## Directions
Copy every one of the rows below character for character, keeping each line break where it falls.

Top of Dataset excerpts

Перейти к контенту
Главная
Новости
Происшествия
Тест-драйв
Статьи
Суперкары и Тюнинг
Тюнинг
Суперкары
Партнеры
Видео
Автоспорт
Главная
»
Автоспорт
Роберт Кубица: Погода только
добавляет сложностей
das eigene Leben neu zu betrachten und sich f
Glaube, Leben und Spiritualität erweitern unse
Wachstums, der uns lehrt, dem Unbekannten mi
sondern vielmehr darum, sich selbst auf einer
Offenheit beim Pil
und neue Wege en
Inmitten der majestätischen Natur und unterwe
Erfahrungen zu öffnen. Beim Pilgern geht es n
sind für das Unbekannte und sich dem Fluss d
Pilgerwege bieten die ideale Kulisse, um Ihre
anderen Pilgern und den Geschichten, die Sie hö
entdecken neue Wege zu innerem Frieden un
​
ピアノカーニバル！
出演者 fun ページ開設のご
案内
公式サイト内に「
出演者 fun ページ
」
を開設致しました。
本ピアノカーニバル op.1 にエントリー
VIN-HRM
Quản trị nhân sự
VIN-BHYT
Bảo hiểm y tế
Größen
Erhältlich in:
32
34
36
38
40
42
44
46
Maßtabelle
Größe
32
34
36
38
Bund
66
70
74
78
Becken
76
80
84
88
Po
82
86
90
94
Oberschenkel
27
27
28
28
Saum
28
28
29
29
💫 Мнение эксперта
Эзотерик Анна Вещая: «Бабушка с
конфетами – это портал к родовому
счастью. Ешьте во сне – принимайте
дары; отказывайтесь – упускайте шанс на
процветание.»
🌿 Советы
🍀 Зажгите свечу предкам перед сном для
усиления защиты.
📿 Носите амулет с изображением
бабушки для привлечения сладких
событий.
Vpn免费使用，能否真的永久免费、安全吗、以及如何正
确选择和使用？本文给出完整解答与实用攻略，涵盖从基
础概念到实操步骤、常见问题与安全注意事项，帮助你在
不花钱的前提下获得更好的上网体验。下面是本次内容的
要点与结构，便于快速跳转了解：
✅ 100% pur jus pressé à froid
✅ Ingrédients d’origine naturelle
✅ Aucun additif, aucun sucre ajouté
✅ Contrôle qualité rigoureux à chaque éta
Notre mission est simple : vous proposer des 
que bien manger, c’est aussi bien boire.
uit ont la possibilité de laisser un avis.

Bottom of Dataset excerpts

## Exercise response
Перейти к контенту
Главная
Новости
Происшествия
Тест-драйв
Статьи
Суперкары и Тюнинг
Тюнинг
Суперкары
Партнеры
Видео
Автоспорт
Главная
»
Автоспорт
Роберт Кубица: Погода только
добавляет сложностей
das eigene Leben neu zu betrachten und sich f
Glaube, Leben und Spiritualität erweitern unse
Wachstums, der uns lehrt, dem Unbekannten mi
sondern vielmehr darum, sich selbst auf einer
Offenheit beim Pil
und neue Wege en
Inmitten der majestätischen Natur und unterwe
Erfahrungen zu öffnen. Beim Pilgern geht es n
sind für das Unbekannte und sich dem Fluss d
Pilgerwege bieten die ideale Kulisse, um Ihre
anderen Pilgern und den Geschichten, die Sie hö
entdecken neue Wege zu innerem Frieden un
​
ピアノカーニバル！
出演者 fun ページ開設のご
案内
公式サイト内に「
出演者 fun ページ
」
を開設致しました。
本ピアノカーニバル op.1 にエントリー
VIN-HRM
Quản trị nhân sự
VIN-BHYT
Bảo hiểm y tế
Größen
Erhältlich in:
32
34
36
38
40
42
44
46
Maßtabelle
Größe
32
34
36
38
Bund
66
70
74
78
Becken
76
80
84
88
Po
82
86
90
94
Oberschenkel
27
27
28
28
Saum
28
28
29
29
💫 Мнение эксперта
Эзотерик Анна Вещая: «Бабушка с
конфетами – это портал к родовому
счастью. Ешьте во сне – принимайте
дары; отказывайтесь – упускайте шанс на
процветание.»
🌿 Советы
🍀 Зажгите свечу предкам перед сном для
усиления защиты.
📿 Носите амулет с изображением
бабушки для привлечения сладких
событий.
Vpn免费使用，能否真的永久免费、安全吗、以及如何正
确选择和使用？本文给出完整解答与实用攻略，涵盖从基
础概念到实操步骤、常见问题与安全注意事项，帮助你在
不花钱的前提下获得更好的上网体验。下面是本次内容的
要点与结构，便于快速跳转了解：
✅ 100% pur jus pressé à froid
✅ Ingrédients d’origine naturelle
✅ Aucun additif, aucun sucre ajouté
✅ Contrôle qualité rigoureux à chaque éta
Notre mission est simple : vous proposer des 
que bien manger, c’est aussi bien boire.
uit ont la possibilité de laisser un avis.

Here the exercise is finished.